#### SUPPLIED TEXT
----------------

Wednesday, February 10, 2016

"The Arrival"

The mysterious Flight 107
“The Arrival”
Season Three, Episode 67
Original Air Date: September 22, 1961

Cast:
Grant Sheckly: Harold J. Stone
Bengston: Noah Keen
Paul Malloy: Fredd Wayne
George Cousins: Bing Russell
Robbins: Robert Karnes
Dispatcher: Jim Boles

Crew:
Writer: Rod Serling (original teleplay)
Director: Boris Sagal
Producer: Buck Houghton
Production Manager: Ralph W. Nelson
Director of Photography: George T. Clemens
Art Direction: George W. Davis and Phil Barber
Set Decoration: H. Web Arrowsmith
Assistant Director: Darrell Hallenbeck
Editor: Jason Bernie
Casting: Stalmaster-Lister
Music: Stock

And Now, Mr. Serling:
          "Literature is studded with stories of ghost ships and skeleton galleons, and next week on The Twilight Zone we take the old tale of the Flying Dutchman and give it a coat of fresh paint. This time the haunted ship is an aircraft. It lands in a typical busy airport and rolls up to the ramp, and it’s at this point that you find yourselves on a passenger manifest of a flight that leads only to The Twilight Zone. It’s called 'The Arrival.'"

Rod Serling's Opening Narration:
          "This object, should any of you have lived underground for the better parts of your lives and never had occasion to look toward the sky, is an airplane, its official designation a DC-3. We offer this rather obvious comment because this particular airplane, the one you're looking at, is a freak. Now, most airplanes take off and land as per scheduled. On rare occasions they crash. But all airplanes can be counted on doing one or the other. Now, yesterday morning this particular airplane ceased to be just a commercial carrier. As of its arrival it became an enigma, a seven-ton puzzle made out of aluminum, steel, wire, and a few thousand other component parts, none of which add up to the right thing. In just a moment we're going to show you the tail end of its history. We're going to give you ninety percent of the jigsaw pieces and you and Mr. Sheckly here of the Federal Aviation Agency will assume the problem of putting them together along with finding the missing pieces. This we offer as an evening's hobby, a little extracurricular diversion which is really the national pastime in The Twilight Zone."

Summary:
            Passenger Flight 107 from Buffalo arrives at an airport and makes a perfect landing. Upon inspection it is discovered that, despite the perfect landing, no one was piloting the airplane. Furthermore, there are no signs of other crew or any passengers. Grant Sheckly, an investigator with the Federal Aviation Agency, is sent in. Sheckly is assisted by the local airport staff, including Vice President of Operations Bengston, Public Relations Officer Malloy, a mechanic named Robbins, and a ramp attendant named Cousins.

----------------

[Stored entries]
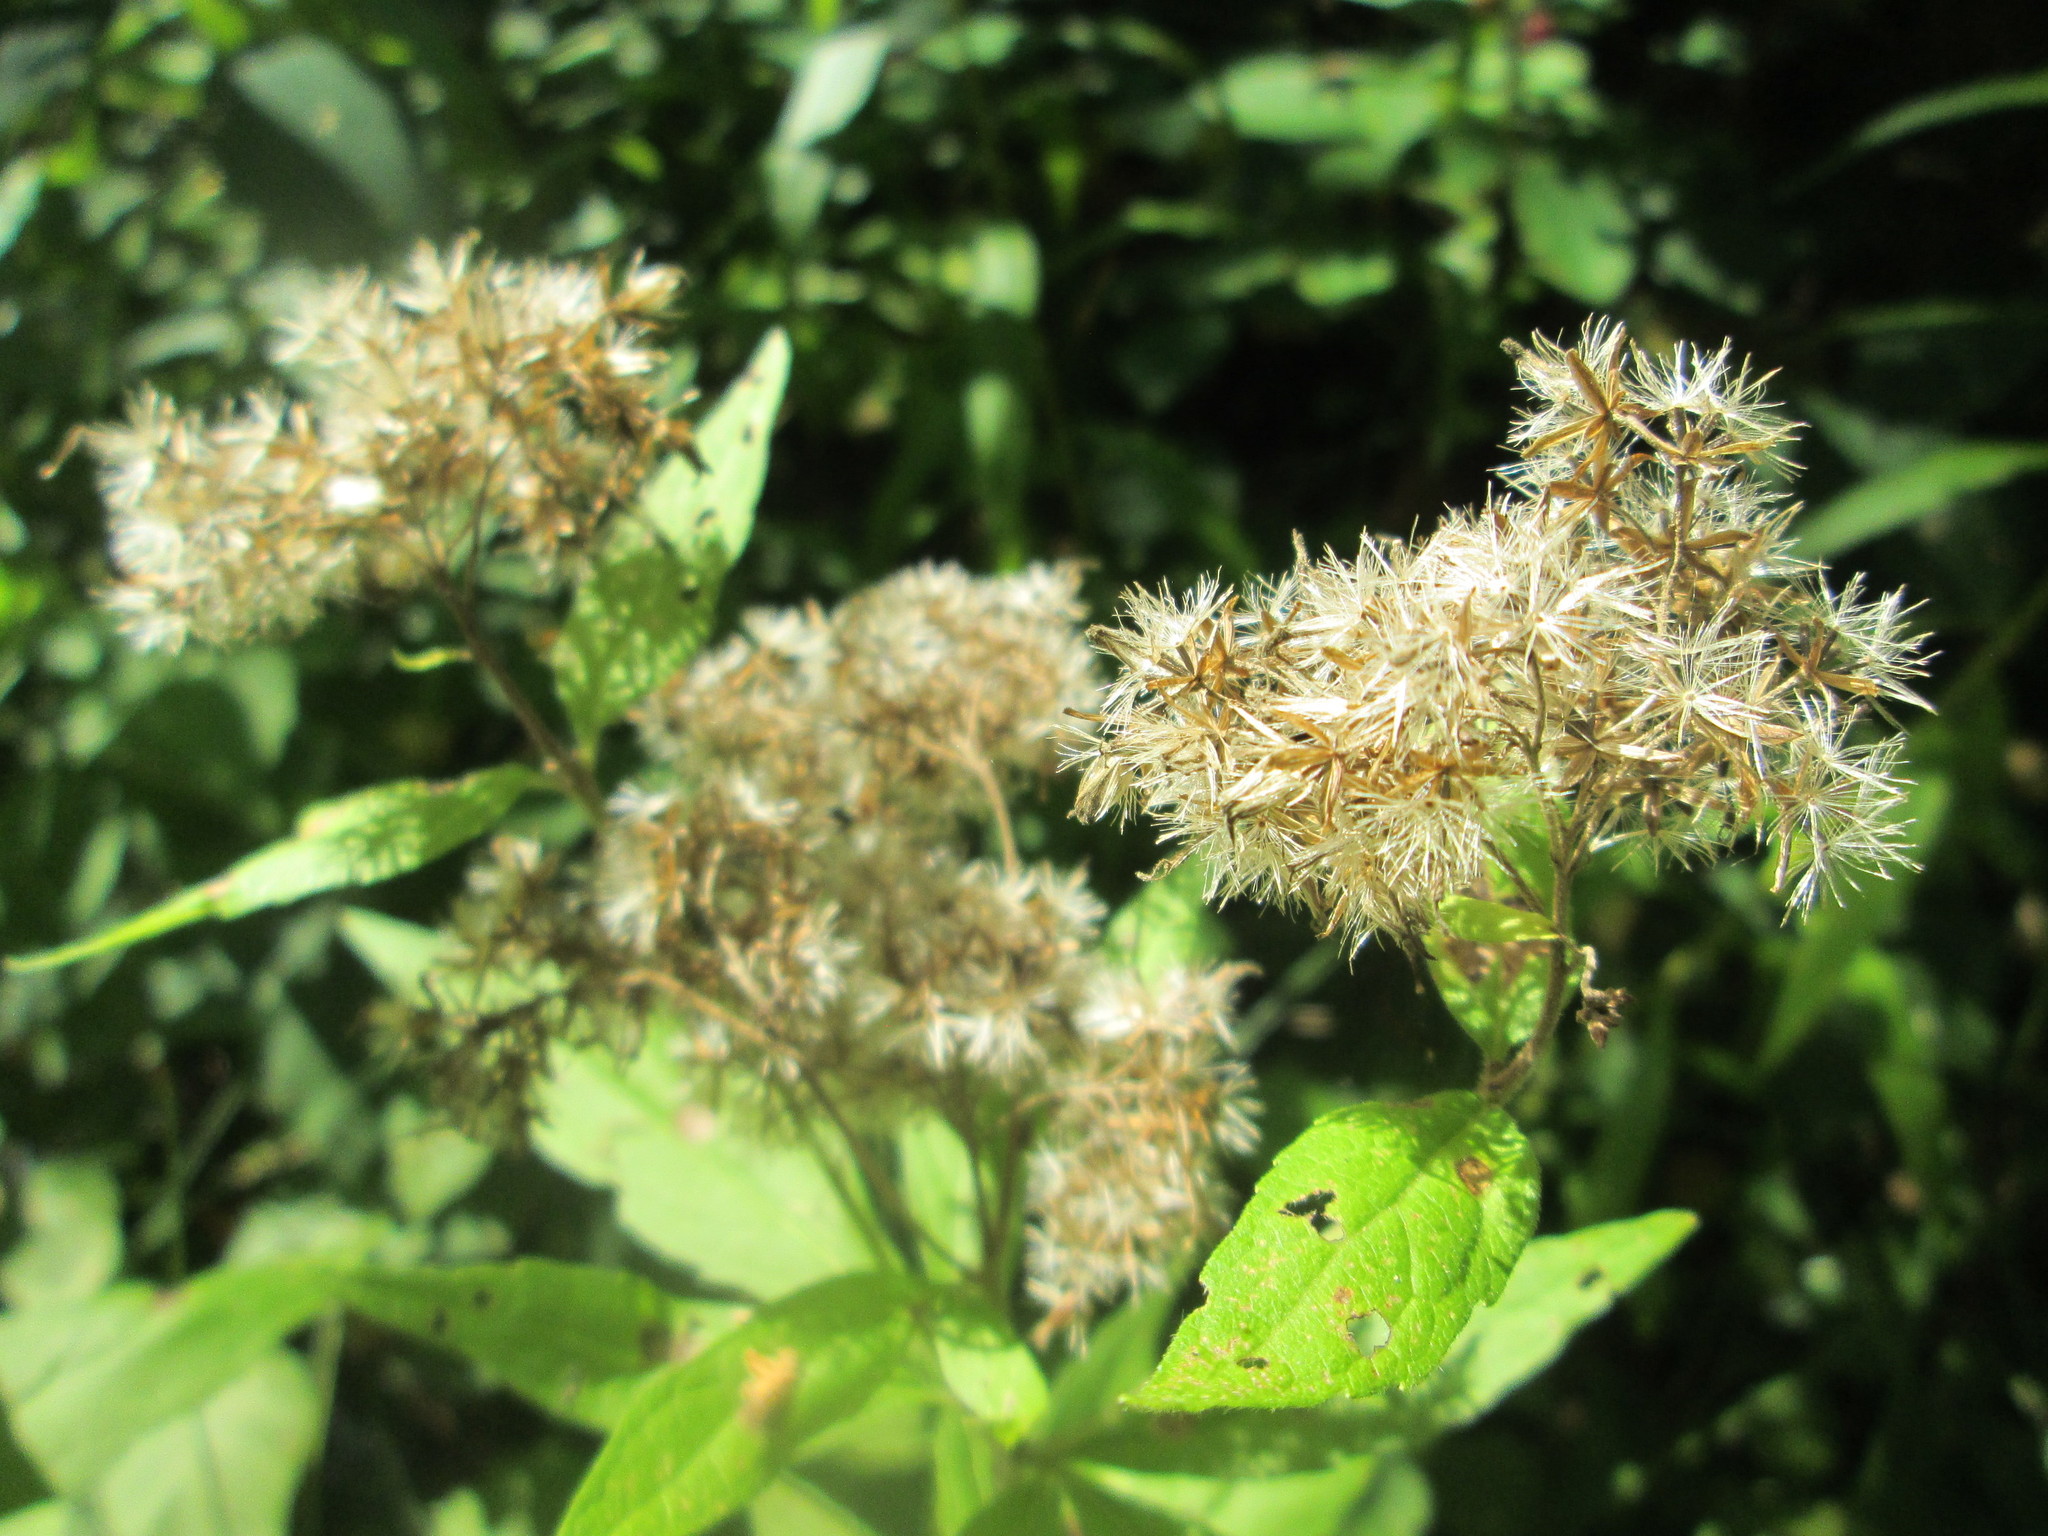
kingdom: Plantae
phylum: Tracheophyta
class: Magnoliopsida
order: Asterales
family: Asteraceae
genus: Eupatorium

----------------

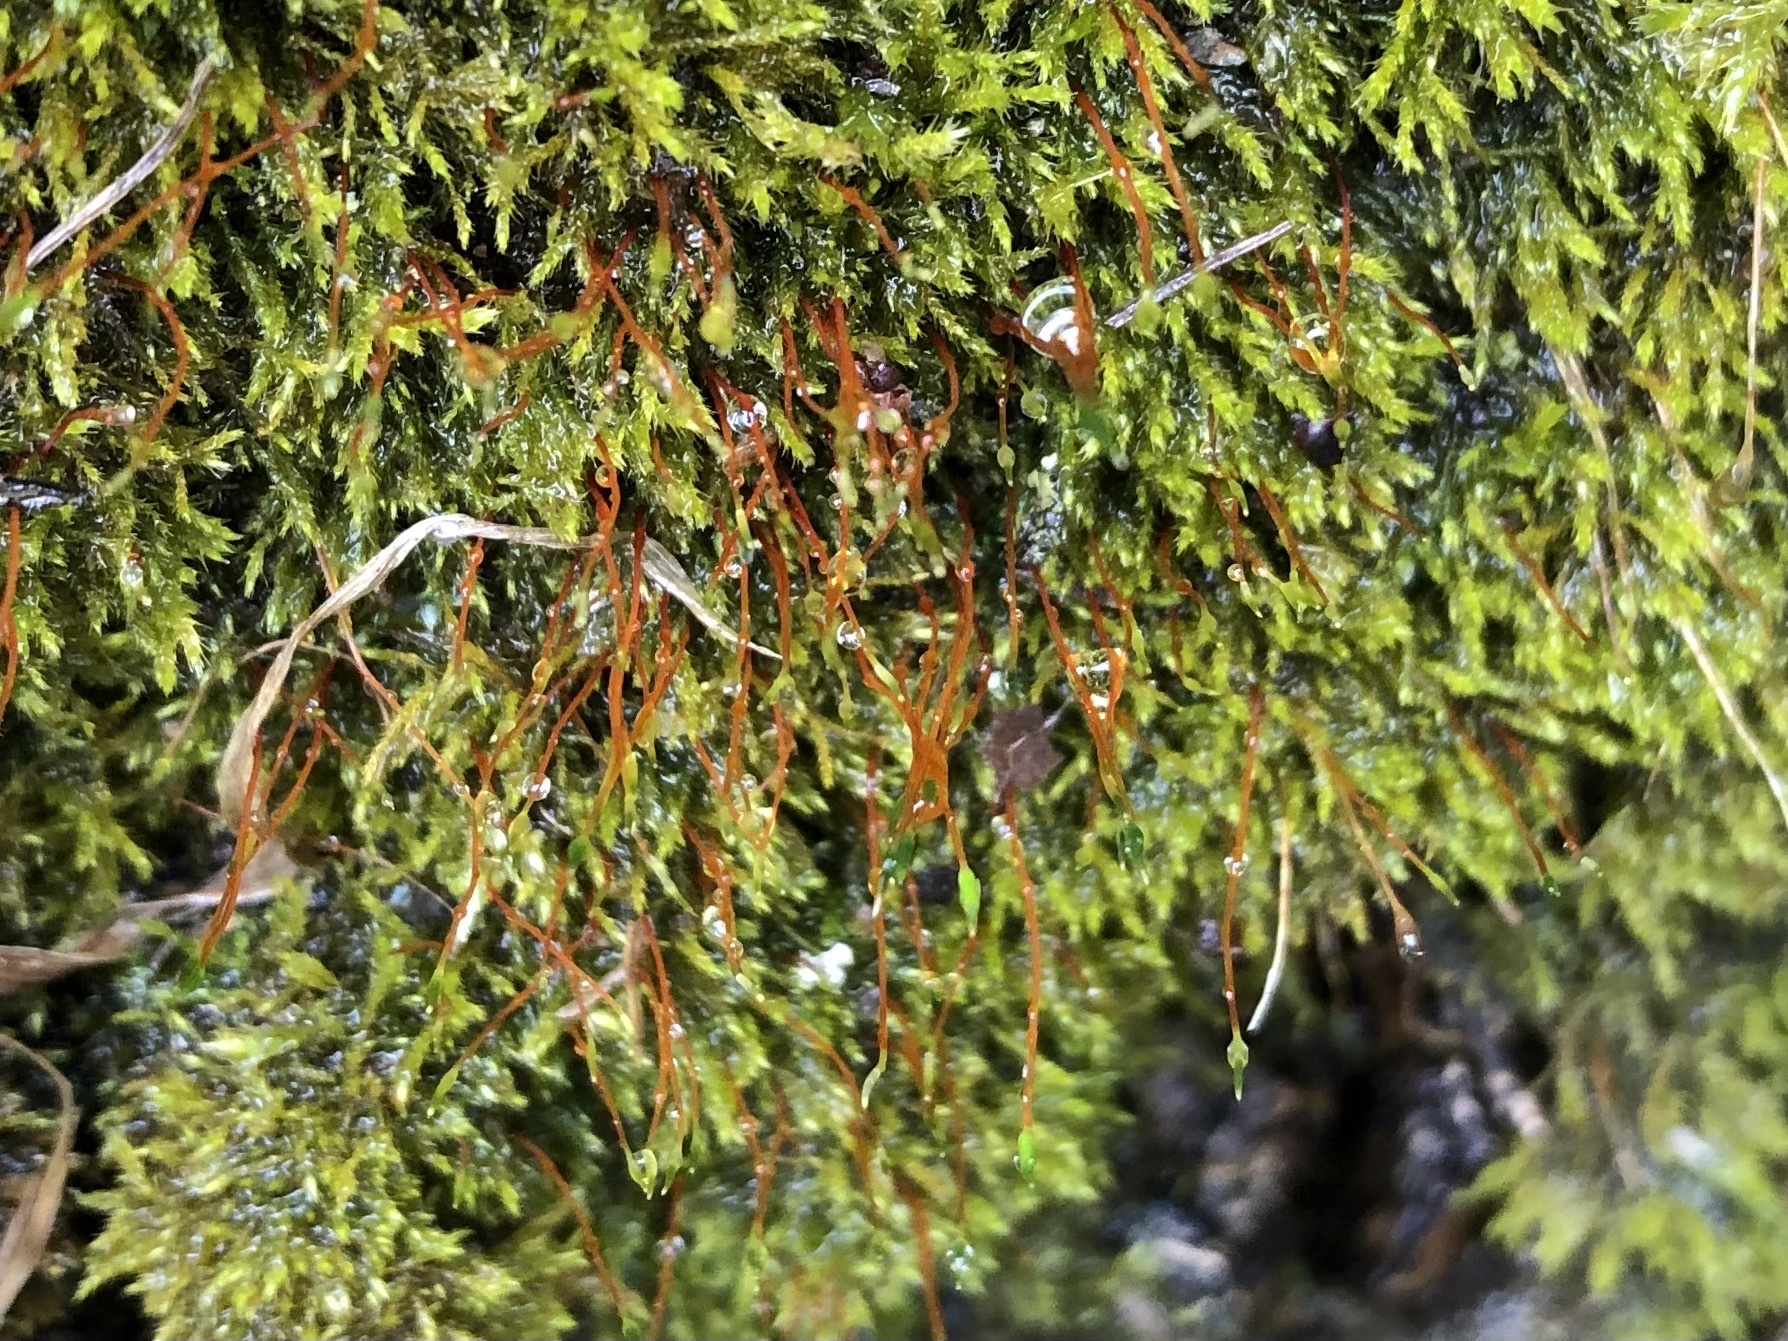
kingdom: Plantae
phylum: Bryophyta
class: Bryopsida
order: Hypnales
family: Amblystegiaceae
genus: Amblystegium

----------------

#### DIRECTIVES
a) Transcribe the passage of the text about "The Arrival" starting at "Season Three, Episode" and ending at "Serling (original teleplay)".
b) In the opening narration of the text about "The Arrival," why does Rod Serling make the obvious comment that the object shown is an airplane?
c) Summarize the text about "The Arrival" in two sentences.

#### ANSWERS FOR THIS EXERCISE
a)
Season Three, Episode 67
Original Air Date: September 22, 1961

Cast:
Grant Sheckly: Harold J. Stone
Bengston: Noah Keen
Paul Malloy: Fredd Wayne
George Cousins: Bing Russell
Robbins: Robert Karnes
Dispatcher: Jim Boles

Crew:
Writer: Rod Serling (original teleplay)

b) He says he offers the comment because this particular airplane, the one being shown, is a freak.

c) The text lists the cast and crew of "The Arrival," a Twilight Zone episode first aired on September 22, 1961, and quotes Rod Serling's preview and opening narration, which present a DC-3 airliner as a puzzle whose parts do not add up. In the episode's summary, Flight 107 from Buffalo makes a perfect landing with no pilot, crew or passengers aboard, and Federal Aviation Agency investigator Grant Sheckly is sent in, assisted by local airport staff.